When looking at investment returns, it is important to consider the difference between total shareholder return (TSR) and share price return. The TSR incorporates the value of any spin-offs or discounted capital raisings, along with any dividends, based on the assumption that the dividends are reinvested. So for companies that pay a generous dividend, the TSR is often a lot higher than the share price return. We note that for Mulkia Gulf Real Estate REIT the TSR over the last 3 years was -33%, which is better than the share price return mentioned above. This is largely a result of its dividend payments!

A Different Perspective

Although it hurts that Mulkia Gulf Real Estate REIT returned a loss of 2.1% in the last twelve months, the broader market was actually worse, returning a loss of 8.1%. Of far more concern is the 2% p.a. loss served to shareholders over the last five years.
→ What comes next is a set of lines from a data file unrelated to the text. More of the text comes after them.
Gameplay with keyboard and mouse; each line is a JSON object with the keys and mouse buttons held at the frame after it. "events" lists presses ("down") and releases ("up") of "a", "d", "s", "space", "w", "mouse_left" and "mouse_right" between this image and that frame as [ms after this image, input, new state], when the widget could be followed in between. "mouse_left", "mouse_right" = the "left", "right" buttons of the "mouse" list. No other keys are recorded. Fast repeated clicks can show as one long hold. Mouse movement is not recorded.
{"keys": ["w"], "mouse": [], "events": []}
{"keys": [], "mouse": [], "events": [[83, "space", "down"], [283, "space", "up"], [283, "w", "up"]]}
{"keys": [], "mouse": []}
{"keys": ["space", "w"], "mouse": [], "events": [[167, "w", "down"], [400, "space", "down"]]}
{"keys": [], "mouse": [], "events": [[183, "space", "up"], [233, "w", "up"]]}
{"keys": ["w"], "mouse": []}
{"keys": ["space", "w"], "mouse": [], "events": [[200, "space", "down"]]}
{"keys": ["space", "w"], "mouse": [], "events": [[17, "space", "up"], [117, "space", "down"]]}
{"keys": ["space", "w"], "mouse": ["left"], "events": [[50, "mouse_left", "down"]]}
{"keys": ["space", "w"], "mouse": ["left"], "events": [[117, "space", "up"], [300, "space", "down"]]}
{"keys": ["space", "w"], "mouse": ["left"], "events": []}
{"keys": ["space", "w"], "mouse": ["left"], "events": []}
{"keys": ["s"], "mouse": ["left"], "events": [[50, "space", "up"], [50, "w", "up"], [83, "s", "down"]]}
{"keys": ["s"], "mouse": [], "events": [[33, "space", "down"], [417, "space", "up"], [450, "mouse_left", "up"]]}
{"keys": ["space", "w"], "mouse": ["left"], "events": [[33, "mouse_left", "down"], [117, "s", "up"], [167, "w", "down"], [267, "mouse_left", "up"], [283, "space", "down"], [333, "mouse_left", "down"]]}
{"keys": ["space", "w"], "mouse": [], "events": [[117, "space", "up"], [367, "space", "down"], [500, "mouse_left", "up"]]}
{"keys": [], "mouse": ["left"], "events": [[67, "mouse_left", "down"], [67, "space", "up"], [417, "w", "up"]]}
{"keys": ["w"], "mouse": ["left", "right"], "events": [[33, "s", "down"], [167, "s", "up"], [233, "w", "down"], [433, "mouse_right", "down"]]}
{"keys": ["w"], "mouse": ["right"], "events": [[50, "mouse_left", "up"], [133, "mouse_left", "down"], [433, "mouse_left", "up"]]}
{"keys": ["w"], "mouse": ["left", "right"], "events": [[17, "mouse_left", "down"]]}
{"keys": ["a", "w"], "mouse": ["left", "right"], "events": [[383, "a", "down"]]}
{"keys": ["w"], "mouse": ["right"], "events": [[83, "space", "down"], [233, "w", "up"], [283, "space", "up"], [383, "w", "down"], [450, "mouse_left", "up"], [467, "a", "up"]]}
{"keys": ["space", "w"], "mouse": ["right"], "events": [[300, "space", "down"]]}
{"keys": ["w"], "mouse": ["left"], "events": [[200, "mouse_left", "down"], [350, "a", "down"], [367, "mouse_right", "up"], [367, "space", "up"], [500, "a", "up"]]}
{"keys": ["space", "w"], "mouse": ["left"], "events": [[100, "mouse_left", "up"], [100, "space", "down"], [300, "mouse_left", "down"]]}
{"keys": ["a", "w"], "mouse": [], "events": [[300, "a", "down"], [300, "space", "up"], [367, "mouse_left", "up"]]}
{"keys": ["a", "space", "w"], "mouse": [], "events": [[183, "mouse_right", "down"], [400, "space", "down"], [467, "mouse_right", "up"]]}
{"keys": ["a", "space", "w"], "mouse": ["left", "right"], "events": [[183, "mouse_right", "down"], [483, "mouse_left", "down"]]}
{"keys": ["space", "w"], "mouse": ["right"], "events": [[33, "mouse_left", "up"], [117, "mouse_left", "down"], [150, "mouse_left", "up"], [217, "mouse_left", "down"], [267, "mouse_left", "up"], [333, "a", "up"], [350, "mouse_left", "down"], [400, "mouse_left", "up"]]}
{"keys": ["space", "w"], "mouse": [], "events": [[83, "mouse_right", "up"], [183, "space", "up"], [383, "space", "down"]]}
While the losses are slowing we doubt many shareholders are happy with the stock. I find it very interesting to look at share price over the long term as a proxy for business performance. But to truly gain insight, we need to consider other information, too. Case in point: We've spotted 4 warning signs for Mulkia Gulf Real Estate REIT you should be aware of, and 2 of them make us uncomfortable.

Of course, you might find a fantastic investment by looking elsewhere. So take a peek at this free list of companies we expect will grow earnings.

Please note, the market returns quoted in this article reflect the market weighted average returns of stocks that currently trade on Saudi exchanges.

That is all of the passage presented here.